Alberto Pereira de Araújo, achado morto dentro de uma mala na Praia do Santinho, em Florianópolis, dividiu apartamento com Matheus Vinícius Silveira Leite, suspeito de matar a corretora gaúcha Luciani Aparecida Estivalet Freitas. A polícia apura se há relação entre os casos.
Conforme a Polícia Civil, Alberto e Matheus dividiram a mesma casa por alguns meses, até pouco antes do jovem ser encontrado morto, em 28 de dezembro. Já o suspeito e Luciani eram vizinhos de porta. O crime contra ela ocorreu em março deste ano.
Matheus era considerado foragido da justiça, usava nome falso na capital e também é apontado como responsável pela morte do comerciante João Batista Vieira, em Laranjal Paulista (SP), em 2022. À época, a polícia disse que Matheus havia trabalhado como segurança na padaria da vítima.
Alberto tinha 29 anos e era de Laranjal Paulista (SP), onde Matheus, de 27 anos, também nasceu e teria cometido o latrocínio contra o comerciante, de 65 anos. Luciani era natural de Alegrete (RS) e tinha 47 anos.
A corretora morava sozinha em um apartamento no bairro Santinho, região turística de Florianópolis. Nas redes sociais, se identificava também como administradora de imóveis e turismóloga.

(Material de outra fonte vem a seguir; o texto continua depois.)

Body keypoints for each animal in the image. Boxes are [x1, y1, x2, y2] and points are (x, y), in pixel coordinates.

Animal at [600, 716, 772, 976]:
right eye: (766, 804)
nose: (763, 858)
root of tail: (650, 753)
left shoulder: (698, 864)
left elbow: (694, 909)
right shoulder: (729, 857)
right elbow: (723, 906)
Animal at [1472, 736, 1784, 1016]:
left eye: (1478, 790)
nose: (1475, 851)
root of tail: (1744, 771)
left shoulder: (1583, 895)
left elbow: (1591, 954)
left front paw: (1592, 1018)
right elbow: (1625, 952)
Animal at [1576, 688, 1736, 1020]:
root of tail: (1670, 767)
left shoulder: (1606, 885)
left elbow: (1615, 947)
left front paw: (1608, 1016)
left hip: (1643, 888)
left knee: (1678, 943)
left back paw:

Presos na investigação sobre a morte da corretora
Matheus está preso desde o dia 13 de março na Cadeia Pública de Porto Alegre (RS) por matar Luciani. Ele foi capturado com a namorada, de 30 anos, também suspeita do crime, em Gravataí (RS), ao tentar fugir.

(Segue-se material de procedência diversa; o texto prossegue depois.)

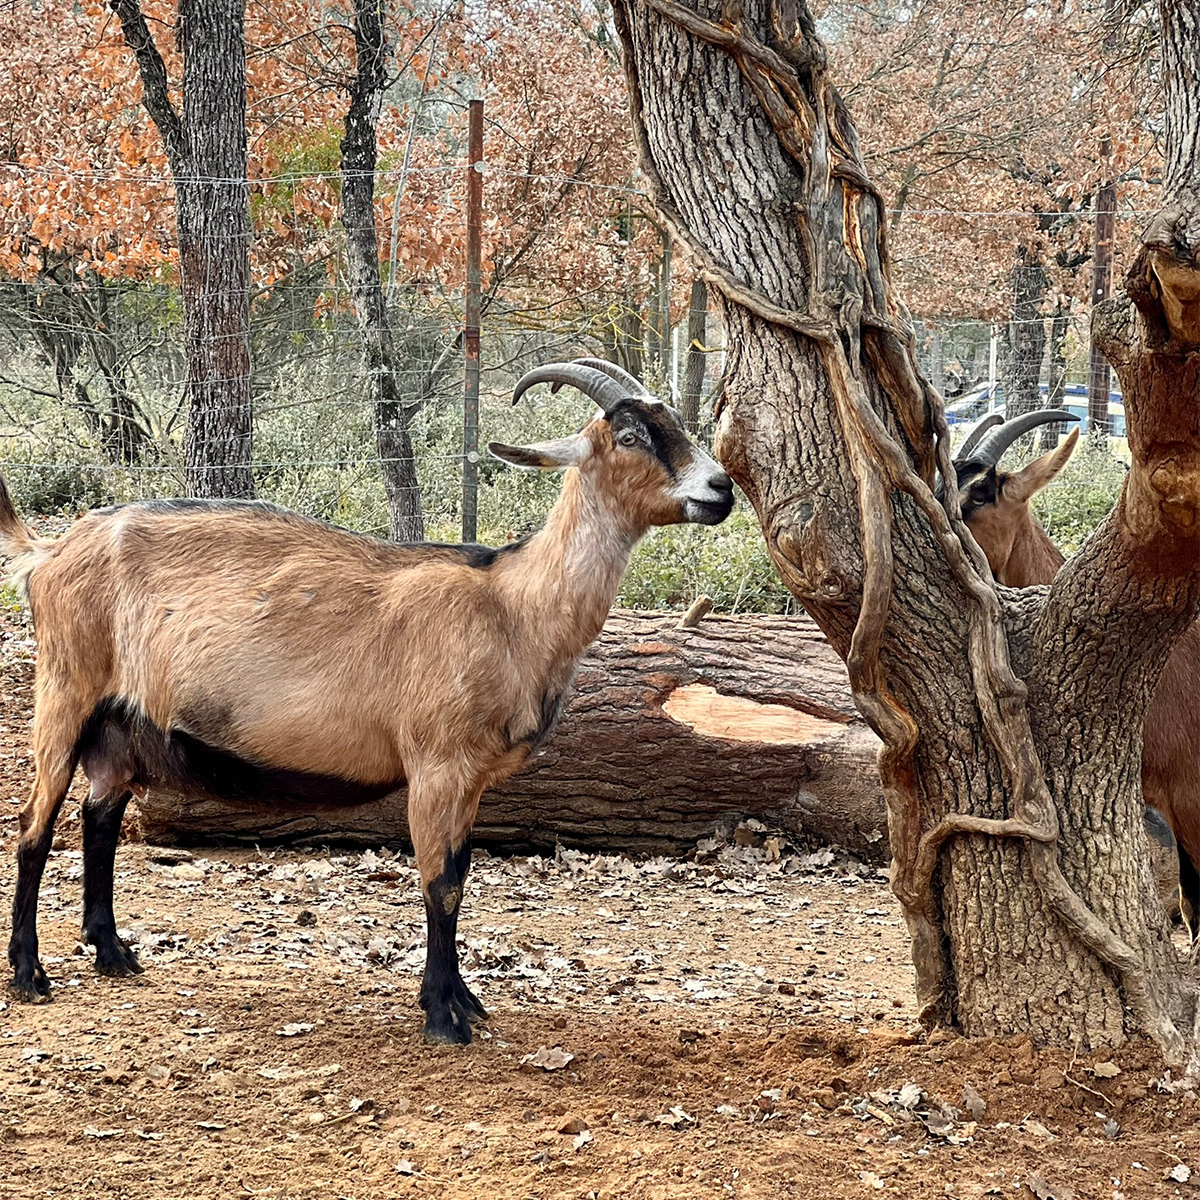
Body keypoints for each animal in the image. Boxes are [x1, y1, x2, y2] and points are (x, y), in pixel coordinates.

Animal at [2, 355, 729, 1041]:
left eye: (677, 425)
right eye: (631, 436)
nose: (720, 488)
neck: (511, 604)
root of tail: (48, 553)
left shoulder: (471, 780)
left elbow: (460, 875)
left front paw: (465, 999)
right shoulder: (436, 765)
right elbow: (441, 884)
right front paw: (444, 1018)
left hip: (122, 729)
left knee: (99, 819)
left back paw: (112, 954)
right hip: (65, 689)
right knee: (35, 825)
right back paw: (30, 974)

Além do casal, a responsável pelo residencial onde Matheus morava também foi detida. Ângela Maria Moro, de 47 anos, foi detida inicialmente por receptação, mas com o avançar do caso, ela passou a ser identificada como suspeita de envolvimento na morte da corretora.
Desaparecimento e mensagens confusas
Conforme o delegado Anselmo Cruz, responsável pela investigação, o corpo da corretora foi avistado por moradores no córrego em 9 de março. Dois dias depois, a Polícia Militar foi acionada e o retirou do local.
O investigador afirmou que a motivação do crime envolve o patrimônio da vítima. A suspeita acontece após a polícia identificar compras feitas pelos investigados usando o nome da vítima. Itens como eletrônicos e artigos esportivos foram adquiridos no período após o desaparecimento de Luciani.
A dinâmica e a causa da morte ainda não foram divulgadas.